**ASSIGNMENT**.
Copy the text of all the records below line for line, without changing anything.

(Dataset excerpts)
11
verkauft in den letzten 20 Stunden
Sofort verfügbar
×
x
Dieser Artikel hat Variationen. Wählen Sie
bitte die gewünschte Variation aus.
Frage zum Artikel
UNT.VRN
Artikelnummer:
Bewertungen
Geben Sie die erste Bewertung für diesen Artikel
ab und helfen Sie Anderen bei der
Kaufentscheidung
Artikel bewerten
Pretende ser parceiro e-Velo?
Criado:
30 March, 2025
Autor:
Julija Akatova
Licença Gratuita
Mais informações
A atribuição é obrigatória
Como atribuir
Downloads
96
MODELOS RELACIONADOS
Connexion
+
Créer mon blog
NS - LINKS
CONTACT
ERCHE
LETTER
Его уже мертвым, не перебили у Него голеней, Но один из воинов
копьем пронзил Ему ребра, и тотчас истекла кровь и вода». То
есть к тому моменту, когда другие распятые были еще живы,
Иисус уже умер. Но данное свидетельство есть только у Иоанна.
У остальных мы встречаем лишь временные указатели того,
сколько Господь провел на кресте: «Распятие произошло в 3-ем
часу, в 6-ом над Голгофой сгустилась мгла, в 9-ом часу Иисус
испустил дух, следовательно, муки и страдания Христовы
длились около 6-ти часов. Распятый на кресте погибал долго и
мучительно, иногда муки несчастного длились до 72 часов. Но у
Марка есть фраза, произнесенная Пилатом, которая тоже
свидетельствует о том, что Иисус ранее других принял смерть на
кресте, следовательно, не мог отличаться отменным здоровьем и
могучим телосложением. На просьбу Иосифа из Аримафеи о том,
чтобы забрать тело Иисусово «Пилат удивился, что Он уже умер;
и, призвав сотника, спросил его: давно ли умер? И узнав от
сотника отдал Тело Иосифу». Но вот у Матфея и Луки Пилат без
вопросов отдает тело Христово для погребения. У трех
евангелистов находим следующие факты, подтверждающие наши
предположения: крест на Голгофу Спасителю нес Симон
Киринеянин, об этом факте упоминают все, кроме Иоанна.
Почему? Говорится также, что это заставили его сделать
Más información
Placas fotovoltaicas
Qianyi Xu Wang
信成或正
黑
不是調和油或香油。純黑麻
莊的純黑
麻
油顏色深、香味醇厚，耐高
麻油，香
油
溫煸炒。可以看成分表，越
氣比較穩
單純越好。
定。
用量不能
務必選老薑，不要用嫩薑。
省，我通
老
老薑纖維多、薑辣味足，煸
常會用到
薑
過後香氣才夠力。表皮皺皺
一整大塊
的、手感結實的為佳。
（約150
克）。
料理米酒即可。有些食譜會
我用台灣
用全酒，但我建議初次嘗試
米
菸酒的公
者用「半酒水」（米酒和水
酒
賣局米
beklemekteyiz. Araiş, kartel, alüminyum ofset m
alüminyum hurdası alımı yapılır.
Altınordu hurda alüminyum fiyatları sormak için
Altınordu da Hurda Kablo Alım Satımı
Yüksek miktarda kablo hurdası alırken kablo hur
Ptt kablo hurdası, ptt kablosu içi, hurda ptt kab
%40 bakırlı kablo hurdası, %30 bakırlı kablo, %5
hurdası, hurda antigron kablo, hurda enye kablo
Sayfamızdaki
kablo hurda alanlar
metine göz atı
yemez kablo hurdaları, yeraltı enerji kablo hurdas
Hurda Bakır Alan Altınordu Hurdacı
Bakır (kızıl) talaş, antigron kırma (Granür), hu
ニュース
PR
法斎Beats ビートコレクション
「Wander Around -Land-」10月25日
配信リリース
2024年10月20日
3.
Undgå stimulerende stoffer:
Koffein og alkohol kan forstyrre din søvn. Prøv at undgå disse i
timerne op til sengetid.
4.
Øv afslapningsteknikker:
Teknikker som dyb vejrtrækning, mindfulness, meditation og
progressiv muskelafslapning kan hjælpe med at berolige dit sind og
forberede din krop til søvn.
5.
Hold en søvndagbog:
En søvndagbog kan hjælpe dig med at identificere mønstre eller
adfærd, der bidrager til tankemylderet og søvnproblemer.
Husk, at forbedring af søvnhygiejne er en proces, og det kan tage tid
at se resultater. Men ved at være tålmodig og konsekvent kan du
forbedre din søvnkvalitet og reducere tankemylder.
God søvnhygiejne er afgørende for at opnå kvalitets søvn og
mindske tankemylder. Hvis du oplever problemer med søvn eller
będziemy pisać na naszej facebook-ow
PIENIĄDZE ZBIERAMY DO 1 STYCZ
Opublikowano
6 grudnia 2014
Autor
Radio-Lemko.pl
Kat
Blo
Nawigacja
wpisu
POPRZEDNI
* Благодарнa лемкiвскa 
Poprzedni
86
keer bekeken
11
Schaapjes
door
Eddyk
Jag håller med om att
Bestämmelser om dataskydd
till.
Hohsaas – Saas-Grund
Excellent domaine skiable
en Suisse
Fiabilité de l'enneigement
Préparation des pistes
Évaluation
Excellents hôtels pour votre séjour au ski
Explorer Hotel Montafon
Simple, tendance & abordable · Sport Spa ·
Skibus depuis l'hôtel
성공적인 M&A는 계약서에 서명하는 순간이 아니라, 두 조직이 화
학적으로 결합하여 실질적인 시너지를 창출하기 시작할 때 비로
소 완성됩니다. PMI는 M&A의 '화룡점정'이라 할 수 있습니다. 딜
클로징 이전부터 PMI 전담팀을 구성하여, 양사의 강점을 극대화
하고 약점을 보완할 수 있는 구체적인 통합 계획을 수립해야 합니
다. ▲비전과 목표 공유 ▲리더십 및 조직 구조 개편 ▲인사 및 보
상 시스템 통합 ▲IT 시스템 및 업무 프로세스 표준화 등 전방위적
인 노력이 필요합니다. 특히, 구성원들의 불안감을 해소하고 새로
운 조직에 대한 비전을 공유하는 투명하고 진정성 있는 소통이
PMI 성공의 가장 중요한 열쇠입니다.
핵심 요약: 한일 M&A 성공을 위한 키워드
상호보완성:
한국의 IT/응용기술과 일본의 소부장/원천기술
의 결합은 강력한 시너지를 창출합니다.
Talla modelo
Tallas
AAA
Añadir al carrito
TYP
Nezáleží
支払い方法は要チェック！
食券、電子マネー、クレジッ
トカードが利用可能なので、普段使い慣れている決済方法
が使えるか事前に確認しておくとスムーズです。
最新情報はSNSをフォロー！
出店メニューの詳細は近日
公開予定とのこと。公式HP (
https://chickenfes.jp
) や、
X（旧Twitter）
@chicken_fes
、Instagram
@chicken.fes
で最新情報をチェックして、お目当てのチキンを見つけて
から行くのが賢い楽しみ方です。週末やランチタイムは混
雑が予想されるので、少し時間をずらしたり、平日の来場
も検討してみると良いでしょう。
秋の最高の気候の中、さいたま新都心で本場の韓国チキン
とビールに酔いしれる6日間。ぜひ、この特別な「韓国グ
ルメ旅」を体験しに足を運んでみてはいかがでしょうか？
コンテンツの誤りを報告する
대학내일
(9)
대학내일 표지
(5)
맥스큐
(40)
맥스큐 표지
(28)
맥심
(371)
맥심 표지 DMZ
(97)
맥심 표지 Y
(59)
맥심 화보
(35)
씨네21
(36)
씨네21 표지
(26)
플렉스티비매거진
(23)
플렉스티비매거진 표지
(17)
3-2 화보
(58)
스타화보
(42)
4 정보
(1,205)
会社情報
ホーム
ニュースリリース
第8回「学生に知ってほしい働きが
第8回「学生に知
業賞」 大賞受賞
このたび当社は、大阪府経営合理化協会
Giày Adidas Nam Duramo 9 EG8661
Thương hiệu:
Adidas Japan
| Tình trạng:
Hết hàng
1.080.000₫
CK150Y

**RESULT FOR THIS TASK**.
11
verkauft in den letzten 20 Stunden
Sofort verfügbar
×
x
Dieser Artikel hat Variationen. Wählen Sie
bitte die gewünschte Variation aus.
Frage zum Artikel
UNT.VRN
Artikelnummer:
Bewertungen
Geben Sie die erste Bewertung für diesen Artikel
ab und helfen Sie Anderen bei der
Kaufentscheidung
Artikel bewerten
Pretende ser parceiro e-Velo?
Criado:
30 March, 2025
Autor:
Julija Akatova
Licença Gratuita
Mais informações
A atribuição é obrigatória
Como atribuir
Downloads
96
MODELOS RELACIONADOS
Connexion
+
Créer mon blog
NS - LINKS
CONTACT
ERCHE
LETTER
Его уже мертвым, не перебили у Него голеней, Но один из воинов
копьем пронзил Ему ребра, и тотчас истекла кровь и вода». То
есть к тому моменту, когда другие распятые были еще живы,
Иисус уже умер. Но данное свидетельство есть только у Иоанна.
У остальных мы встречаем лишь временные указатели того,
сколько Господь провел на кресте: «Распятие произошло в 3-ем
часу, в 6-ом над Голгофой сгустилась мгла, в 9-ом часу Иисус
испустил дух, следовательно, муки и страдания Христовы
длились около 6-ти часов. Распятый на кресте погибал долго и
мучительно, иногда муки несчастного длились до 72 часов. Но у
Марка есть фраза, произнесенная Пилатом, которая тоже
свидетельствует о том, что Иисус ранее других принял смерть на
кресте, следовательно, не мог отличаться отменным здоровьем и
могучим телосложением. На просьбу Иосифа из Аримафеи о том,
чтобы забрать тело Иисусово «Пилат удивился, что Он уже умер;
и, призвав сотника, спросил его: давно ли умер? И узнав от
сотника отдал Тело Иосифу». Но вот у Матфея и Луки Пилат без
вопросов отдает тело Христово для погребения. У трех
евангелистов находим следующие факты, подтверждающие наши
предположения: крест на Голгофу Спасителю нес Симон
Киринеянин, об этом факте упоминают все, кроме Иоанна.
Почему? Говорится также, что это заставили его сделать
Más información
Placas fotovoltaicas
Qianyi Xu Wang
信成或正
黑
不是調和油或香油。純黑麻
莊的純黑
麻
油顏色深、香味醇厚，耐高
麻油，香
油
溫煸炒。可以看成分表，越
氣比較穩
單純越好。
定。
用量不能
務必選老薑，不要用嫩薑。
省，我通
老
老薑纖維多、薑辣味足，煸
常會用到
薑
過後香氣才夠力。表皮皺皺
一整大塊
的、手感結實的為佳。
（約150
克）。
料理米酒即可。有些食譜會
我用台灣
用全酒，但我建議初次嘗試
米
菸酒的公
者用「半酒水」（米酒和水
酒
賣局米
beklemekteyiz. Araiş, kartel, alüminyum ofset m
alüminyum hurdası alımı yapılır.
Altınordu hurda alüminyum fiyatları sormak için
Altınordu da Hurda Kablo Alım Satımı
Yüksek miktarda kablo hurdası alırken kablo hur
Ptt kablo hurdası, ptt kablosu içi, hurda ptt kab
%40 bakırlı kablo hurdası, %30 bakırlı kablo, %5
hurdası, hurda antigron kablo, hurda enye kablo
Sayfamızdaki
kablo hurda alanlar
metine göz atı
yemez kablo hurdaları, yeraltı enerji kablo hurdas
Hurda Bakır Alan Altınordu Hurdacı
Bakır (kızıl) talaş, antigron kırma (Granür), hu
ニュース
PR
法斎Beats ビートコレクション
「Wander Around -Land-」10月25日
配信リリース
2024年10月20日
3.
Undgå stimulerende stoffer:
Koffein og alkohol kan forstyrre din søvn. Prøv at undgå disse i
timerne op til sengetid.
4.
Øv afslapningsteknikker:
Teknikker som dyb vejrtrækning, mindfulness, meditation og
progressiv muskelafslapning kan hjælpe med at berolige dit sind og
forberede din krop til søvn.
5.
Hold en søvndagbog:
En søvndagbog kan hjælpe dig med at identificere mønstre eller
adfærd, der bidrager til tankemylderet og søvnproblemer.
Husk, at forbedring af søvnhygiejne er en proces, og det kan tage tid
at se resultater. Men ved at være tålmodig og konsekvent kan du
forbedre din søvnkvalitet og reducere tankemylder.
God søvnhygiejne er afgørende for at opnå kvalitets søvn og
mindske tankemylder. Hvis du oplever problemer med søvn eller
będziemy pisać na naszej facebook-ow
PIENIĄDZE ZBIERAMY DO 1 STYCZ
Opublikowano
6 grudnia 2014
Autor
Radio-Lemko.pl
Kat
Blo
Nawigacja
wpisu
POPRZEDNI
* Благодарнa лемкiвскa 
Poprzedni
86
keer bekeken
11
Schaapjes
door
Eddyk
Jag håller med om att
Bestämmelser om dataskydd
till.
Hohsaas – Saas-Grund
Excellent domaine skiable
en Suisse
Fiabilité de l'enneigement
Préparation des pistes
Évaluation
Excellents hôtels pour votre séjour au ski
Explorer Hotel Montafon
Simple, tendance & abordable · Sport Spa ·
Skibus depuis l'hôtel
성공적인 M&A는 계약서에 서명하는 순간이 아니라, 두 조직이 화
학적으로 결합하여 실질적인 시너지를 창출하기 시작할 때 비로
소 완성됩니다. PMI는 M&A의 '화룡점정'이라 할 수 있습니다. 딜
클로징 이전부터 PMI 전담팀을 구성하여, 양사의 강점을 극대화
하고 약점을 보완할 수 있는 구체적인 통합 계획을 수립해야 합니
다. ▲비전과 목표 공유 ▲리더십 및 조직 구조 개편 ▲인사 및 보
상 시스템 통합 ▲IT 시스템 및 업무 프로세스 표준화 등 전방위적
인 노력이 필요합니다. 특히, 구성원들의 불안감을 해소하고 새로
운 조직에 대한 비전을 공유하는 투명하고 진정성 있는 소통이
PMI 성공의 가장 중요한 열쇠입니다.
핵심 요약: 한일 M&A 성공을 위한 키워드
상호보완성:
한국의 IT/응용기술과 일본의 소부장/원천기술
의 결합은 강력한 시너지를 창출합니다.
Talla modelo
Tallas
AAA
Añadir al carrito
TYP
Nezáleží
支払い方法は要チェック！
食券、電子マネー、クレジッ
トカードが利用可能なので、普段使い慣れている決済方法
が使えるか事前に確認しておくとスムーズです。
最新情報はSNSをフォロー！
出店メニューの詳細は近日
公開予定とのこと。公式HP (
https://chickenfes.jp
) や、
X（旧Twitter）
@chicken_fes
、Instagram
@chicken.fes
で最新情報をチェックして、お目当てのチキンを見つけて
から行くのが賢い楽しみ方です。週末やランチタイムは混
雑が予想されるので、少し時間をずらしたり、平日の来場
も検討してみると良いでしょう。
秋の最高の気候の中、さいたま新都心で本場の韓国チキン
とビールに酔いしれる6日間。ぜひ、この特別な「韓国グ
ルメ旅」を体験しに足を運んでみてはいかがでしょうか？
コンテンツの誤りを報告する
대학내일
(9)
대학내일 표지
(5)
맥스큐
(40)
맥스큐 표지
(28)
맥심
(371)
맥심 표지 DMZ
(97)
맥심 표지 Y
(59)
맥심 화보
(35)
씨네21
(36)
씨네21 표지
(26)
플렉스티비매거진
(23)
플렉스티비매거진 표지
(17)
3-2 화보
(58)
스타화보
(42)
4 정보
(1,205)
会社情報
ホーム
ニュースリリース
第8回「学生に知ってほしい働きが
第8回「学生に知
業賞」 大賞受賞
このたび当社は、大阪府経営合理化協会
Giày Adidas Nam Duramo 9 EG8661
Thương hiệu:
Adidas Japan
| Tình trạng:
Hết hàng
1.080.000₫
CK150Y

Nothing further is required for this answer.